Saved entries
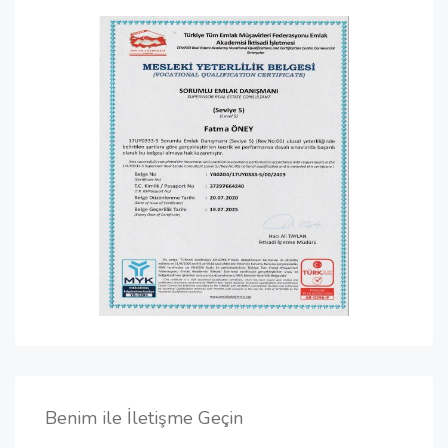
Benim ile İletişme Geçin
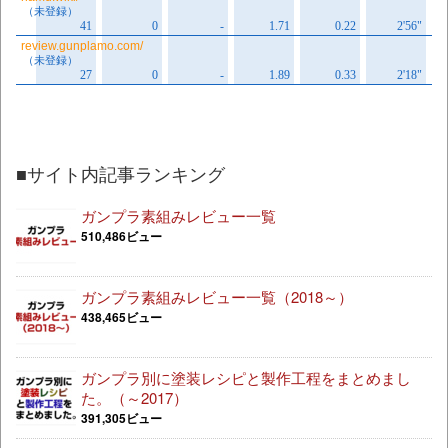
■サイト内記事ランキング
ガンプラ素組みレビュー一覧
510,486ビュー
ガンプラ素組みレビュー一覧（2018～）
438,465ビュー
ガンプラ別に塗装レシピと製作工程をまとめまし
た。（～2017）
391,305ビュー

* HOW TO COMPLETE THIS TASK:
Copy out the text of the listing word for word, leaving out the pictures.

* RESPONSE FOR THIS EXERCISE:
Benim ile İletişme Geçin
■サイト内記事ランキング
ガンプラ素組みレビュー一覧
510,486ビュー
ガンプラ素組みレビュー一覧（2018～）
438,465ビュー
ガンプラ別に塗装レシピと製作工程をまとめまし
た。（～2017）
391,305ビュー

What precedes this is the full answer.